__Le ciel est sombre. Au loin les cloches de l’église sonnent. L'horizon s’efface, et le monde se cache. __Seul la terre tremble autour de moi... je l'entends gronder... sous le galop des chevaux ! __Plus rien ne me fera reculer maintenant. Je dois arriver aux portes de la ville, où ce seront les hurlements des femmes, les pleurs des enfants et la détresse de l'humanité qui m'écraseront sous leur poids.
__Je me remets en selle, et je sens ma monture tressaillir. __Encore un peu de courage fidèle compagne... l'espoir n'est plus loin. __Elle se cabre. Et un éclair pourfendeur de ténèbres éventra les nuages de sa lumière. Puis nous voila dans la frénésie d'une course, à travers la campagne vallonnée. Tout n'est que folie. J'entends les cavaliers qui se rapprochent derrière moi... qui se rapprochent encore et encore... toujours plus près, toujours plus vite. Et par devant je les distingue presque, ces murs d'enceinte qui s'esquissent et s'élèvent au fur et à mesure que ma perte se rapproche. __Un sifflement. Puis d'autres. Une douleur lancinante me traverse le dos... et m'attire vers le sol. Je m'agrippe solidement à l'encolure de ma jument, cette belle alezane aux crins dorés à qui le vent a fait don de célérité. Elle m'emporte, moi qui suis maintenant son fardeau... elle m'emporte vers les portes de ma destiné. __Messager sur la route ! Cavaliers à ses trousses ! __J'entends crier... J'entends ordonner ... Et je les entends se rapprocher. La respiration rauque de ma monture résonne en échos ? Non ! j'entends celle des autres chevaux. J'entends le claquement des cravaches, le martellement des sabots, les grognements des hommes ! Je frissonne... j'ai si froid et je me sens si faible. Pourtant je suis si proche... __Tirer ! __Encore ces sifflements... mais cette fois je ne m'enfuis pas d'eux. J'avance ! __Ouvrez les portes ! __Enfin les voilà qui me cèdent un passage dans leur bâillements qui grincent et qui craquent. Elle m'avale, dans sa bouche béante qui immédiatement se referment sur moi.

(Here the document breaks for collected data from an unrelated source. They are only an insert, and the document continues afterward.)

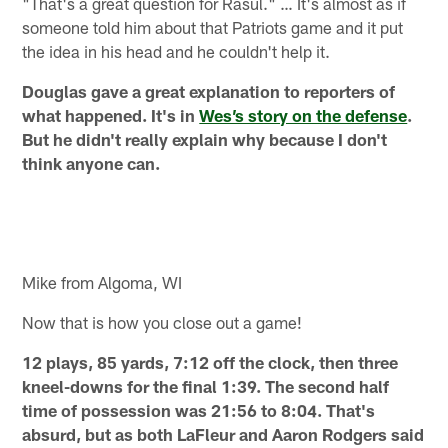
"That's a great question for Rasul." … It's almost as if
someone told him about that Patriots game and it put
the idea in his head and he couldn't help it.
Douglas gave a great explanation to reporters of
what happened. It's in
Wes’s story on the defense
.
But he didn't really explain why because I don't
think anyone can.
Mike from Algoma, WI
Now that is how you close out a game!
12 plays, 85 yards, 7:12 off the clock, then three
kneel-downs for the final 1:39. The second half
time of possession was 21:56 to 8:04. That's
absurd, but as both LaFleur and Aaron Rodgers said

__Ma monture s'immobilise. Et la silhouette d'un homme accourt vers moi... __Que dit-il ? Je ne l'entends pas... Je ne l'entends plus. Cependant je sais ce qu'il me reste à faire, et dans un dernier effort, je sors l'objet de toutes les convoitises... ce rouleau scellé qui détient toute la vérité. __Je m'effondre... le capuchon de mon manteau avec moi. Et mes longs cheveux de feu s'échappent dans mon derniers souffle... ils sont si beaux à la lueur des lanternes. __J'étouffe. __Un filet de sang s'écoule de ma bouche... rouge écarlate, comme la pierre qui orne le cœur de ma bague. Les émeraudes de mes yeux s'éteignent... J'entends hurler, j'entends pleurer, et j'entends cette détresse tant redoutée ! __Celle d'un père qui voit mourir sa fille.